# REQUIRED ACTION A
Return the part of the JEE Main differential equation problems that opens with the words containing "Suppose $$y=y(x)$$ be" and closes with "equal to _____________.", copied word for word.
# REQUIRED ACTION B
Supply the next part of the JEE Main differential equation problems, picking up after the last sentence shown.

TEXT EXCERPT START

1
JEE Main 2022 (Online) 27th July Morning Shift
Numerical
+4
-1

Let $$y=y(x)$$ be the solution curve of the differential equation

$$\sin \left( {2{x^2}} \right){\log _e}\left( {\tan {x^2}} \right)dy + \left( {4xy - 4\sqrt 2 x\sin \left( {{x^2} - {\pi \over 4}} \right)} \right)dx = 0$$, $$0 < x < \sqrt {{\pi \over 2}}$$, which passes through the point $$\left(\sqrt{\frac{\pi}{6}}, 1\right)$$. Then $$\left|y\left(\sqrt{\frac{\pi}{3}}\right)\right|$$ is equal to ______________.

2
JEE Main 2022 (Online) 26th July Evening Shift
Numerical
+4
-1

Suppose $$y=y(x)$$ be the solution curve to the differential equation $$\frac{d y}{d x}-y=2-e^{-x}$$ such that $$\lim\limits_{x \rightarrow \infty} y(x)$$ is finite. If $$a$$ and $$b$$ are respectively the $$x$$ - and $$y$$-intercepts of the tangent to the curve at $$x=0$$, then the value of $$a-4 b$$ is equal to _____________.

TEXT EXCERPT END
DATA SECTION START

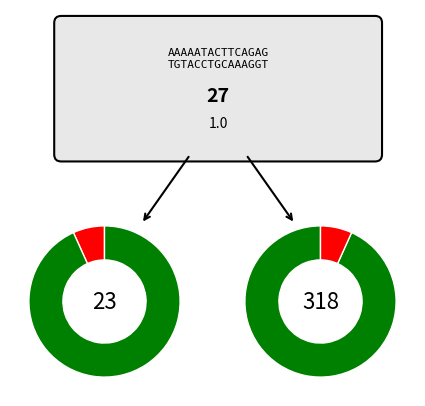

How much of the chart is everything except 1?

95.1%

DATA SECTION END

# EXERCISE OUTPUT A
Suppose $$y=y(x)$$ be the solution curve to the differential equation $$\frac{d y}{d x}-y=2-e^{-x}$$ such that $$\lim\limits_{x \rightarrow \infty} y(x)$$ is finite. If $$a$$ and $$b$$ are respectively the $$x$$ - and $$y$$-intercepts of the tangent to the curve at $$x=0$$, then the value of $$a-4 b$$ is equal to _____________.

# EXERCISE OUTPUT B
3
JEE Main 2022 (Online) 25th July Evening Shift
Numerical
+4
-1

Let $$y=y(x)$$ be the solution of the differential equation

$$\frac{d y}{d x}=\frac{4 y^{3}+2 y x^{2}}{3 x y^{2}+x^{3}}, y(1)=1$$.

If for some $$n \in \mathbb{N}, y(2) \in[n-1, n)$$, then $$n$$ is equal to _____________.

4
JEE Main 2022 (Online) 25th July Evening Shift
Numerical
+4
-1

Let $$f$$ be a twice differentiable function on $$\mathbb{R}$$. If $$f^{\prime}(0)=4$$ and $$f(x) + \int\limits_0^x {(x - t)f'(t)dt = \left( {{e^{2x}} + {e^{ - 2x}}} \right)\cos 2x + {2 \over a}x}$$, then $$(2 a+1)^{5}\, a^{2}$$ is equal to _______________.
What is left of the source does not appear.